Hiring Up, Wages Flat, Inflation Low…The ECB Is Gonna Do Something!
Forgive me if you’ve heard this before: “There’s a lot of good news in the latest [jobs report], but also disappointment, particularly about the seeming lack of upward pressure on wages.” For example, “employers added 252,000 net positions in December, and revised the two earlier months up by an additional 50,000. For good measure, the unemployment rate fell a couple of ticks, to 5.6 percent from 5.8 percent…The big disappointment was on wages. In the November earnings, one of the brightest signs was an 0.4 percent rise in average hourly earnings…It turned out to be a false signal. In Friday’s revisions, November wages rose only 0.2 percent. And even worse, in December they fell 0.2 percent.” Here are some charts and some people who are “left wanting”. “A critical question for the Fed in the months ahead will be how low the jobless rate can go before generating wage pressure and broader inflation.” Meanwhile, Janus Capital dissects the low nominal interest rate environment into two parts (real interest rate and inflation expectation) and says we are in a disinflationary boom, “the ideal type of economic growth.” “What we are seeing today is a market developing through productivity. This scenario is optimal because companies can generate cash flows and earnings without having to worry about the uncertainties of inflation and needing to hedge that inflation with higher prices. Such an environment leads to broad-based growth, rather than growth in only those industries that have pricing power.” Furthermore, “disinflationary boom periods like the one we are in now have historically been good for risk assets.” Meanwhile, the “relative dearth of high quality short term assets” in Europe has pushed two-year yields of Germany, Finland, the Netherlands, Belgium, Austria and France below the “zero lower bound”. “The stock of negative yielding euro debt (~€1.2tn) is now nearly equivalent to the entire size of the euro investment grade credit market. Or more than four times the size of the high yield market.” Meanwhile, Mario Draghi has a message for Greece: the ECB has “presented policy makers with models for buying as much as 500 billion euros ($591 billion) of investment-grade assets…Greek bonds are currently rated junk at all three major rating companies…’The idea of focusing on investment-grade assets is clever as it avoids the Greek issue.’”

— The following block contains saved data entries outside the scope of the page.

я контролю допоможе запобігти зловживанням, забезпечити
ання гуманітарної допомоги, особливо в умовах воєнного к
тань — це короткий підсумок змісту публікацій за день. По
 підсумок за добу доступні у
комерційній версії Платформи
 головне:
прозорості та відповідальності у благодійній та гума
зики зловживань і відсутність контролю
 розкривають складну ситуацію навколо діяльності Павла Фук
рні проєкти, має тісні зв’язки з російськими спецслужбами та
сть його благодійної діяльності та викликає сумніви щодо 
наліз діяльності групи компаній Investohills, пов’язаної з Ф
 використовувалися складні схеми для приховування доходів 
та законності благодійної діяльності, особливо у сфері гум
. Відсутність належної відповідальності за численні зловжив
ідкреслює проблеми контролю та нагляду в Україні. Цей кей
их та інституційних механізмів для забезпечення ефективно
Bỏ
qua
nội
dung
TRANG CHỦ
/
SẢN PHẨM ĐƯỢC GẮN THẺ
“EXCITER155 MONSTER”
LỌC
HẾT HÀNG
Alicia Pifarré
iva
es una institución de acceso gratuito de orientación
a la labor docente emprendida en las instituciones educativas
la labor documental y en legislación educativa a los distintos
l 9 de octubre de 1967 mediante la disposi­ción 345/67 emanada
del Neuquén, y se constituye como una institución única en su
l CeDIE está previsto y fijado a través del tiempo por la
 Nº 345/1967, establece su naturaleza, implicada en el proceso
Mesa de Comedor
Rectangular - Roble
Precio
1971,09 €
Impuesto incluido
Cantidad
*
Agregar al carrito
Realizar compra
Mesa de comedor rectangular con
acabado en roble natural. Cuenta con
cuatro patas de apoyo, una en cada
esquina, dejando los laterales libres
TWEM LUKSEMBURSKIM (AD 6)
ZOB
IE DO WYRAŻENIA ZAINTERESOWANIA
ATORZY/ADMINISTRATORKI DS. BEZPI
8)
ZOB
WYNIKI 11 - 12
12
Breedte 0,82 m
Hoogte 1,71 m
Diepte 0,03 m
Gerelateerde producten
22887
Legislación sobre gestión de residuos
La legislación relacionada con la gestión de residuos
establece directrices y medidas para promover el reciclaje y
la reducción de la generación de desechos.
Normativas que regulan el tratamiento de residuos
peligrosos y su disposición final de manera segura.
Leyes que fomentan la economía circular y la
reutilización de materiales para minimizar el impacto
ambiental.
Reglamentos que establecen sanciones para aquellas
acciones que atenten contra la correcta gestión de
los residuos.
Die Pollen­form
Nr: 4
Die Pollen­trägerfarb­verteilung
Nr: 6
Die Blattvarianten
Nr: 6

“Chinese factory gate prices recorded their biggest annual fall in more than two years in December…Consumer prices, conversely, rose 1.5 per cent year on year…Chinese regulators have adjusted down corresponding domestic prices for diesel fuel, gasoline and kerosene by only 20 to 30 per cent [since June]. Chinese [consumer] inflation figures are much more sensitive to food prices, which rose 2.9 per cent in December.”